Nachdem alles vorüber war, wollte er nicht von der Stelle weichen, bis sein Vater ihn mit einem energischen »Komm!« beim Arm nahm und fortführte. Darauf ging er mit festerem Schritt hinter dem Rest des sich zerstreuenden Zuges her, über den kleinen Kirchhof – das hügelige Heimatsfeld der Toten – hinüber durch das Tor desselben auf die Straße hinaus, wo Hans, der Wasserträger, in der ihm von Thora gearbeiteten, ärmellosen Weste ihr Pferd tränkte – am Hause des Faktors vorbei, an dessen Fenster Tante Margret mit dem Kinde auf dem Arm wartete, und in das leere Haus zurück.

Am Fuße der Treppe entschuldigte er sich bei den zum Mahle hineingehenden Leidtragenden und blieb für den Rest des Tages unsichtbar.

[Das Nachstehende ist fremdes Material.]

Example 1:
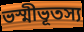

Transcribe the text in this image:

ভস্মীভূতস্য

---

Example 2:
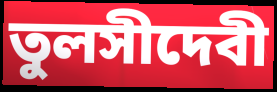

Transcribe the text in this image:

তুলসীদেবী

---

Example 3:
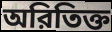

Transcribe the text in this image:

অরিতিক্ত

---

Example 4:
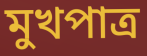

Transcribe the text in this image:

মুখপাত্র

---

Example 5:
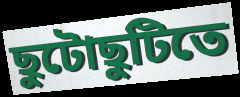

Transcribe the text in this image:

ছুটোছুটিতেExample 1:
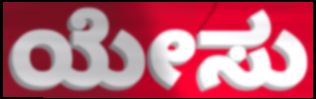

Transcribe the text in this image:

ಯೇಸು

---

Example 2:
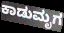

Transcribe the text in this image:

ಕಾಡುಮೃಗ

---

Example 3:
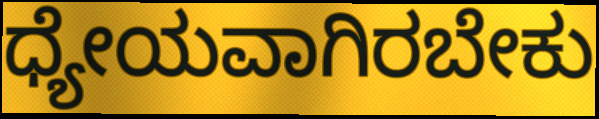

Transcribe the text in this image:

ಧ್ಯೇಯವಾಗಿರಬೇಕು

Das Essen war eine trübselige Verrichtung. Es fand in dem Zimmer, in dem das Hochzeitsmahl gehalten worden war, statt, und die Erinnerung an jenes glückliche Fest wirkte erstarrend. Schweigsam oder im Flüsterton verabschiedeten sich die Trauergäste einer nach dem andern und schlichen, weite Zwischenräume zwischen den beiderseitigen Familienmitgliedern verursachend, leise davon.

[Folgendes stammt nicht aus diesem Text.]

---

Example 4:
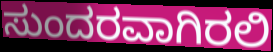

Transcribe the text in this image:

ಸುಂದರವಾಗಿರಲಿ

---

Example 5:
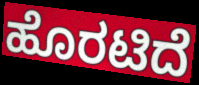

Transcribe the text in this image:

ಹೊರಟಿದೆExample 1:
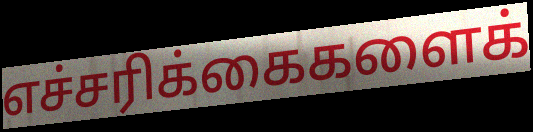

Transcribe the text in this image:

எச்சரிக்கைகளைக்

Der Gouverneur und der Faktor hatten seit ihrem Rückritt von der Proklamation nicht miteinander gesprochen, und die Zwischenzeit des Schweigens hatte die Spannung zwischen den beiden alten Freunden nur vergrößert.

»Ah,« gähnte der Faktor, »nun ist ja wohl alles überstanden.«

Dann sich an den Gouverneur wendend, fragte er scharfen Tones: »Wo ist Magnus? Ich habe heute nichts von ihm gesehen.«

Der Gouverneur antwortete nicht, und Anna senkte das Haupt. Darauf sagte Helga, die einzige andere Anwesende, ruhig:

»Irgend jemand hat ihn im Isländischen Hof gesehen – er hat recht daran getan, nicht zur Beerdigung zu kommen – man behauptete, er sei nicht ganz nüchtern gewesen.«

»Das sieht ihm gleich,« sagte der Faktor. »Von einem Wolf bekommt man nichts anderes als heulen zu hören, und wenn es nicht wegen seines letzten Zechgelages gewesen wäre, hätte alles dies vielleicht überhaupt nicht zu sein brauchen.«

Des Gouverneurs stolzes Gesicht überflog ein Zucken, er sagte jedoch nichts, und darauf gingen der Faktor und Helga fort.

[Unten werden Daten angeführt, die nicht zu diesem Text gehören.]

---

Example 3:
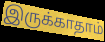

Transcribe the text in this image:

இருக்காதாம்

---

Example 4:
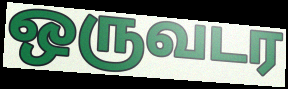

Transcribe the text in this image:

ஒருவடர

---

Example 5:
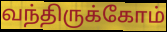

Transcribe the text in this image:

வந்திருக்கோம்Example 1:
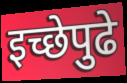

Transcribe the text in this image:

इच्छेपुढे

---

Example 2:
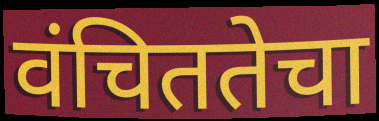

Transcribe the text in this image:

वंचिततेचा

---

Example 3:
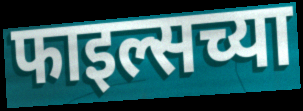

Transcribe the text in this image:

फाइल्सच्या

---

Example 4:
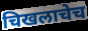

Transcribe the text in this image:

चिखलाचेच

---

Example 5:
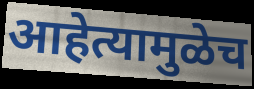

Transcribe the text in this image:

आहेत्यामुळेच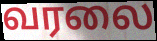
வரலை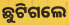
ଛୁଟିଗଲେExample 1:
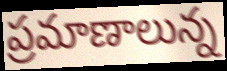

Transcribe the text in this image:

ప్రమాణాలున్న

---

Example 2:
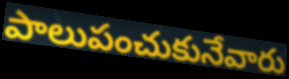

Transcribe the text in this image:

పాలుపంచుకునేవారు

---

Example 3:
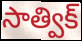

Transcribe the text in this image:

సాత్విక్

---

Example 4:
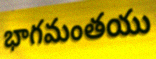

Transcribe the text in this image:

భాగమంతయు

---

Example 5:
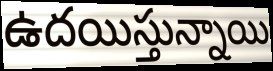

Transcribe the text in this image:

ఉదయిస్తున్నాయి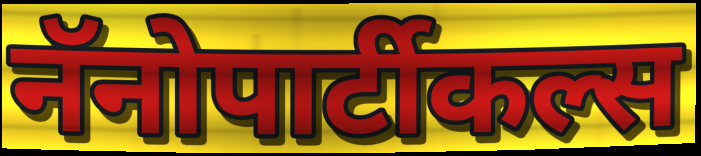
नॅनोपार्टीकल्सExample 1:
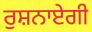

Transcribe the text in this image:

ਰੁਸ਼ਨਾਏਗੀ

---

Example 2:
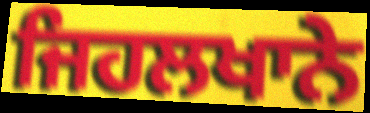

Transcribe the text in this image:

ਜਿਹਲਖਾਨੇ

Früh am nächsten Morgen, ehe der Hausstand sich regte, war der Gouverneur in seinem Bureau, um seine rückständigen Geschäfte zu erledigen, als jemand an die Tür klopfte. Es war Magnus, bleich und abgezehrt, aber nüchtern und feierlich wie ein Richter.

»Kann ich dich sprechen, Vater?« fragte Magnus.

»Nun ja – einen Augenblick vielleicht – komm herein,« antwortete der Gouverneur.